Work to complete:
Find each line in the records that contains the word "applied", matching case, and copy those lines.

++++ Data lines

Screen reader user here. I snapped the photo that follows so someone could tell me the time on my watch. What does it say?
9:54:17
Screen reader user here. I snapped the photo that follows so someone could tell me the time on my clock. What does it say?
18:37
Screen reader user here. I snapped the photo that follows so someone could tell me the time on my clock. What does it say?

++++++++
++++ Data lines

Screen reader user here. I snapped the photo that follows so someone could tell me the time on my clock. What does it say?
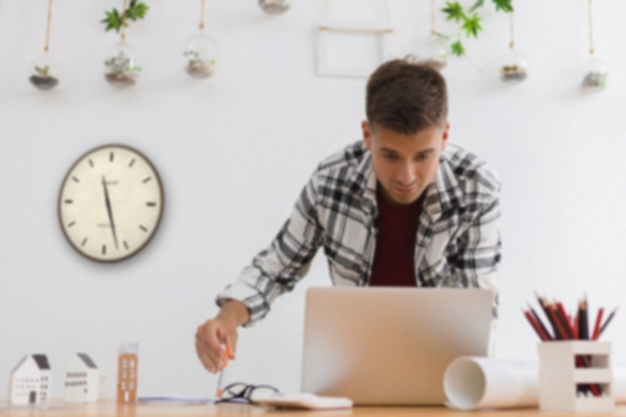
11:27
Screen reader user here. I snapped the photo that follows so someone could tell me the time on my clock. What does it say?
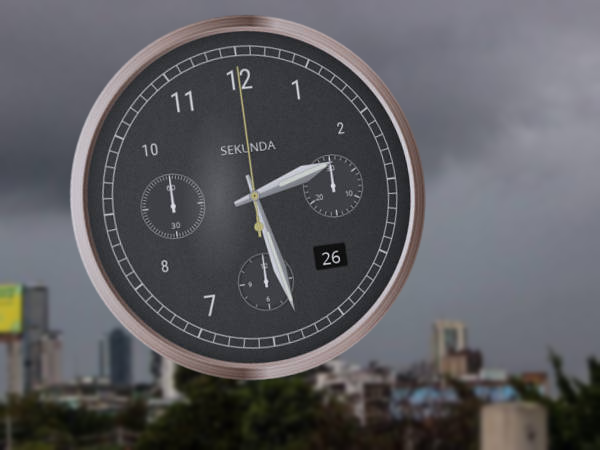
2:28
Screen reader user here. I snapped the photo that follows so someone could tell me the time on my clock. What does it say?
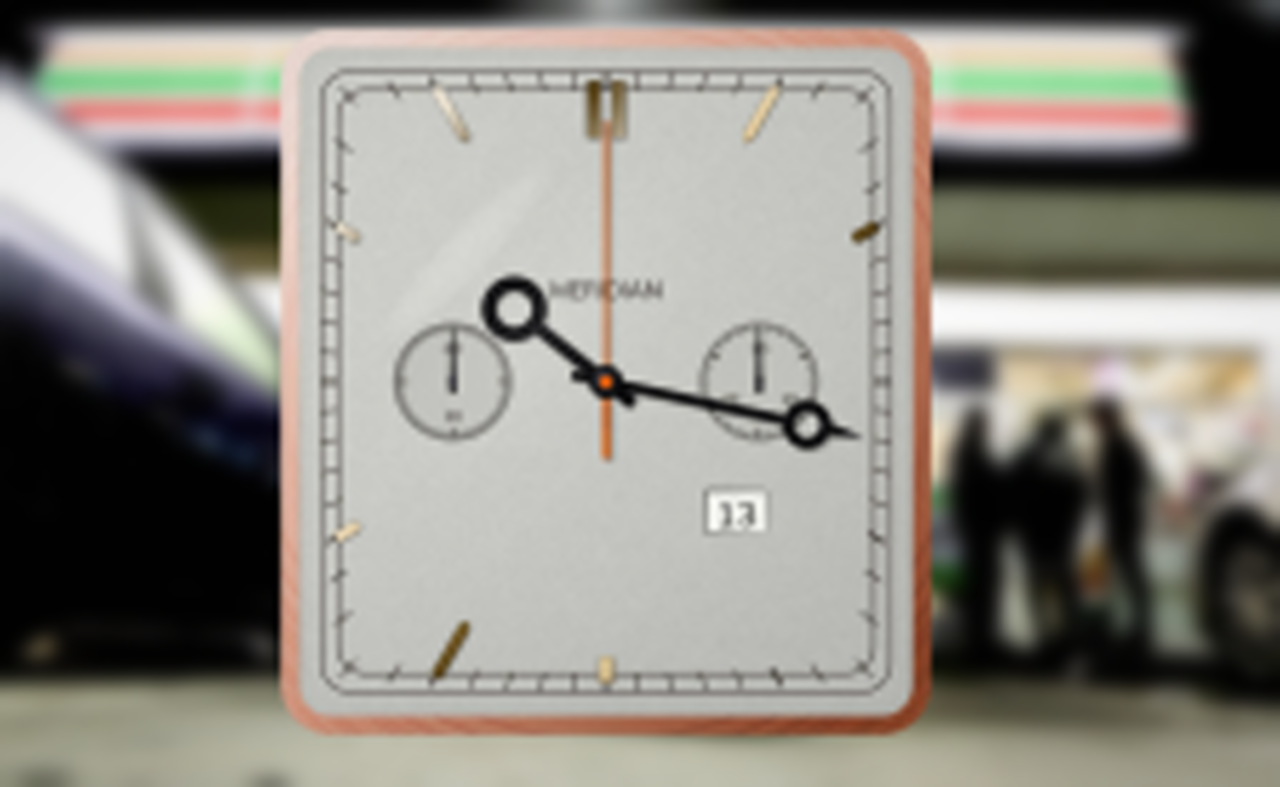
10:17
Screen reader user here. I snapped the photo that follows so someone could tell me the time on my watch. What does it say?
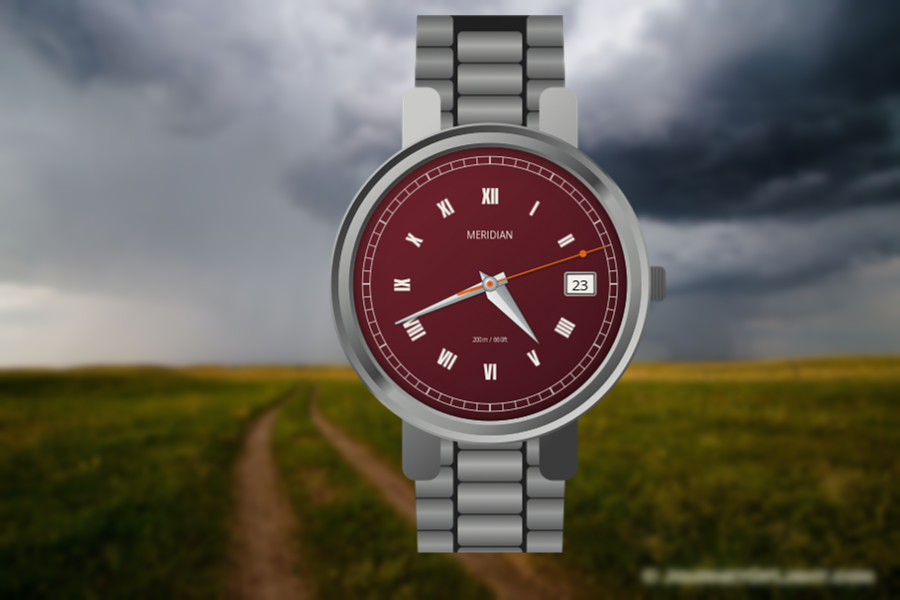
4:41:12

++++++++
++++ Data lines

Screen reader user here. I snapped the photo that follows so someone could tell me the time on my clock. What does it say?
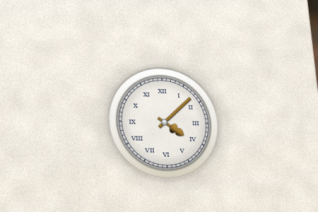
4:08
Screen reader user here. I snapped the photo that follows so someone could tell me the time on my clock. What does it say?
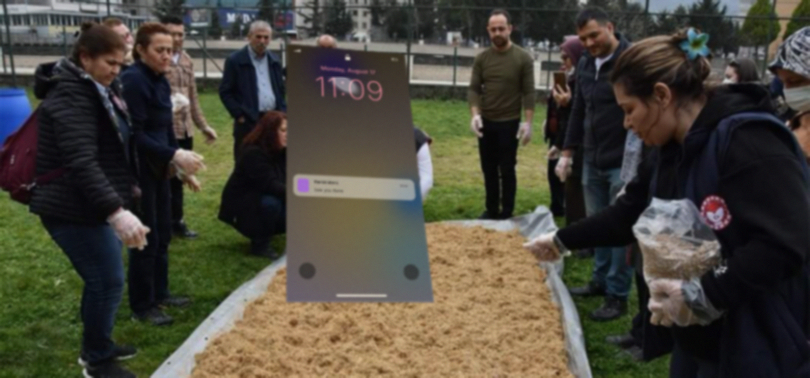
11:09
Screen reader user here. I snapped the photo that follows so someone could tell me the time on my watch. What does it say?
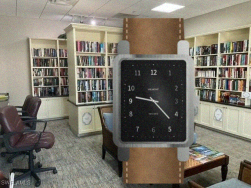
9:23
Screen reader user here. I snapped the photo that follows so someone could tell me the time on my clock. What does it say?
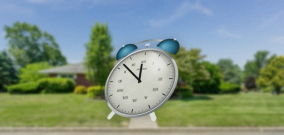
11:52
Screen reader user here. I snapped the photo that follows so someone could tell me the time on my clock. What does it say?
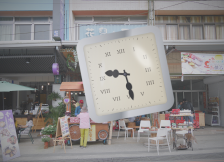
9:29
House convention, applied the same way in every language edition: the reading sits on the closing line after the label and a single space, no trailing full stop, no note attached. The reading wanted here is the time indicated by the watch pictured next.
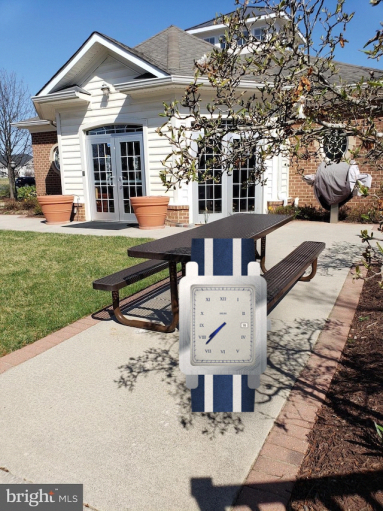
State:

++++++++

Finished task:
House convention, applied the same way in every language edition: the reading sits on the closing line after the label and a single space, no trailing full stop, no note attached. The reading wanted here is the time indicated by the watch pictured next.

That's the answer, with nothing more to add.